Exercise goal —
Below is a listing; retype exactly the lines between the one containing "Βρύσαι 2010: 87 -> 56" and the one containing "1997, 투자활동현금흐름: -20000000 -> -80000000", inclusive, minus the pictures.

Records to process —

____________________

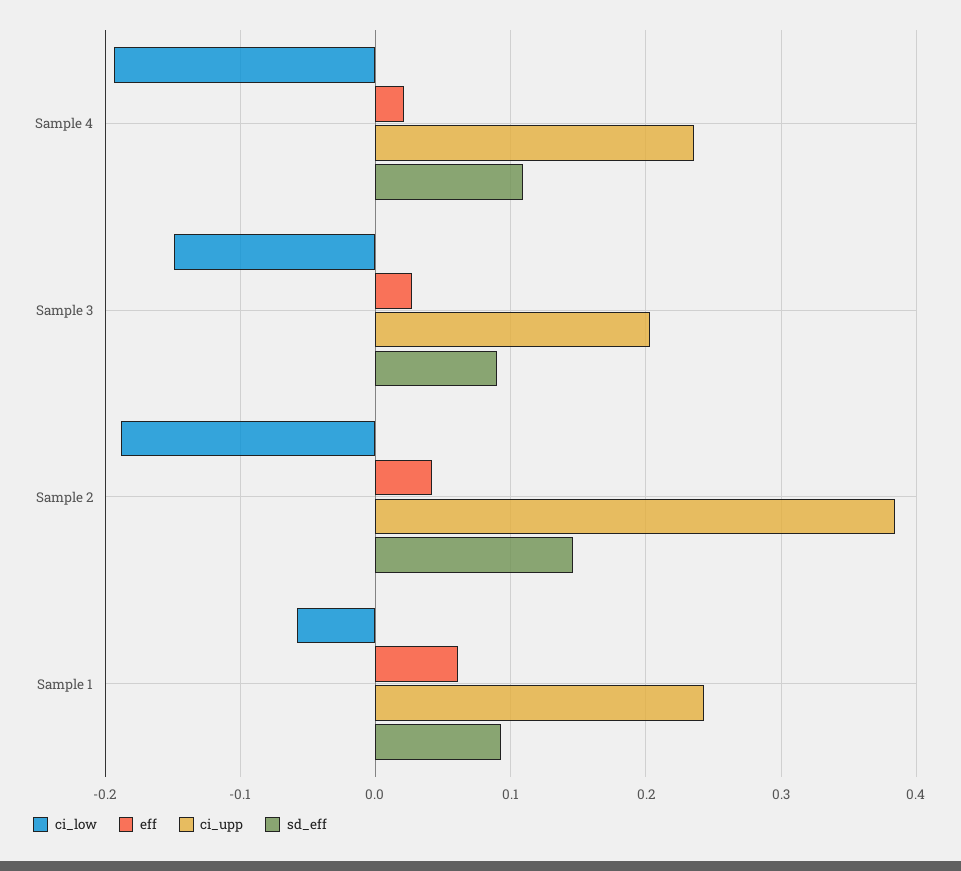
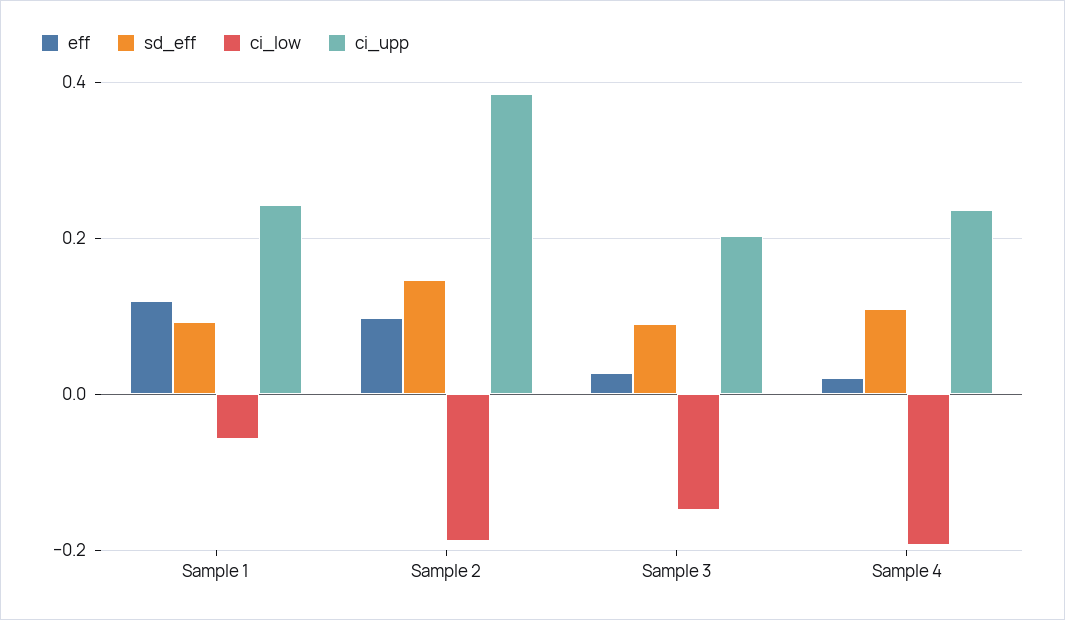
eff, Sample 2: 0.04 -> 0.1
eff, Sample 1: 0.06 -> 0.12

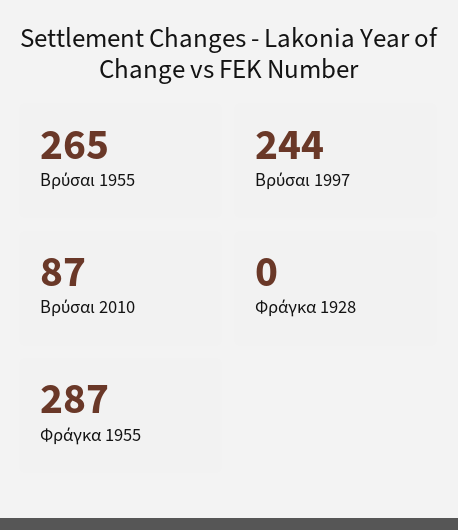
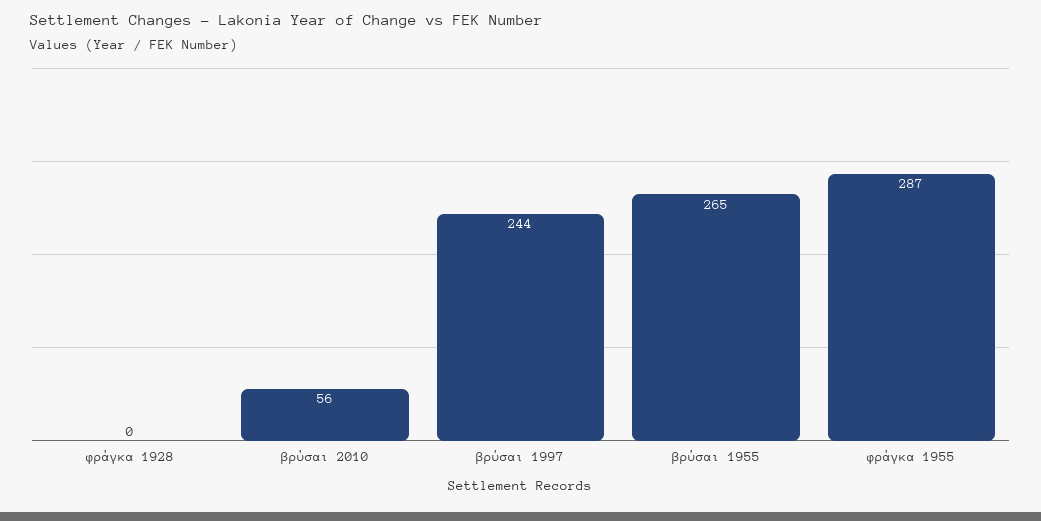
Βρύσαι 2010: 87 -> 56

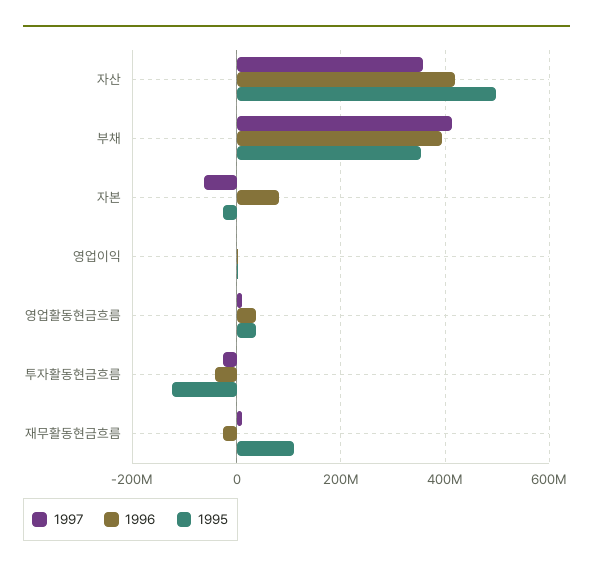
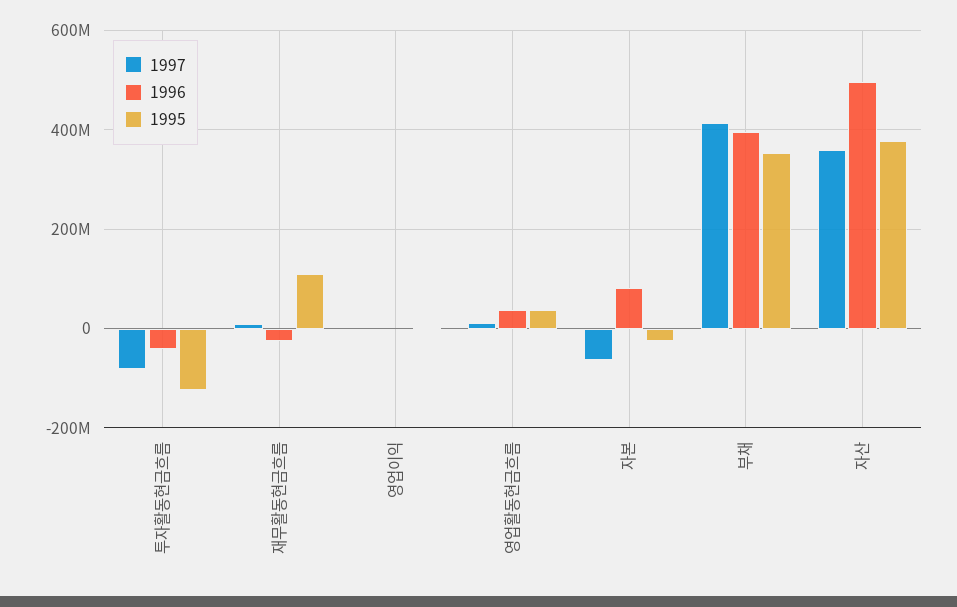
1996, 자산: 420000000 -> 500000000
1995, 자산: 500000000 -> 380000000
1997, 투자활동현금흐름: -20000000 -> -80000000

____________________

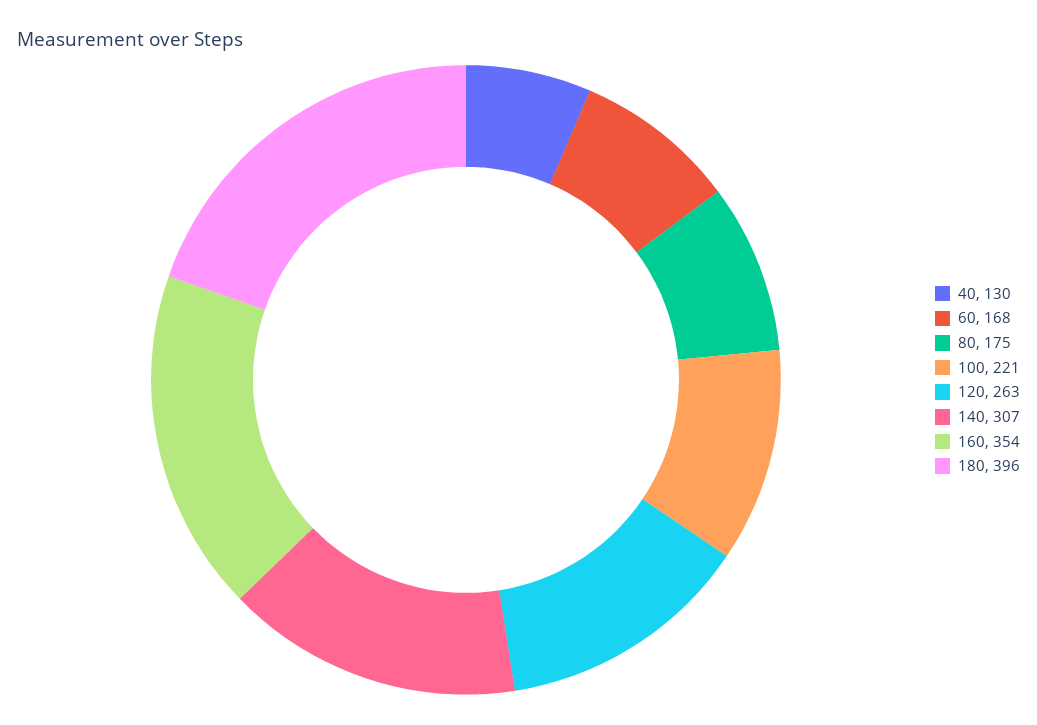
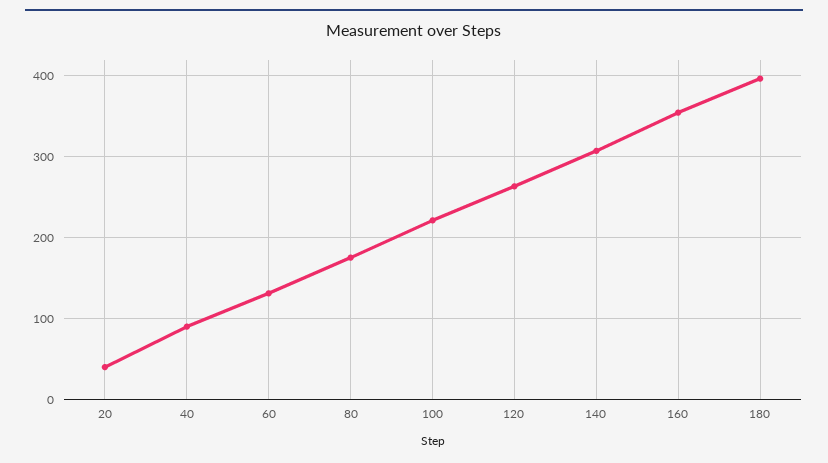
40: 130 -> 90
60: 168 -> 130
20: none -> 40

____________________

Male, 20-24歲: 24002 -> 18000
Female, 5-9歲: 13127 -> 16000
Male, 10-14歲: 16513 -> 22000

____________________

Task solution —
Βρύσαι 2010: 87 -> 56

1996, 자산: 420000000 -> 500000000
1995, 자산: 500000000 -> 380000000
1997, 투자활동현금흐름: -20000000 -> -80000000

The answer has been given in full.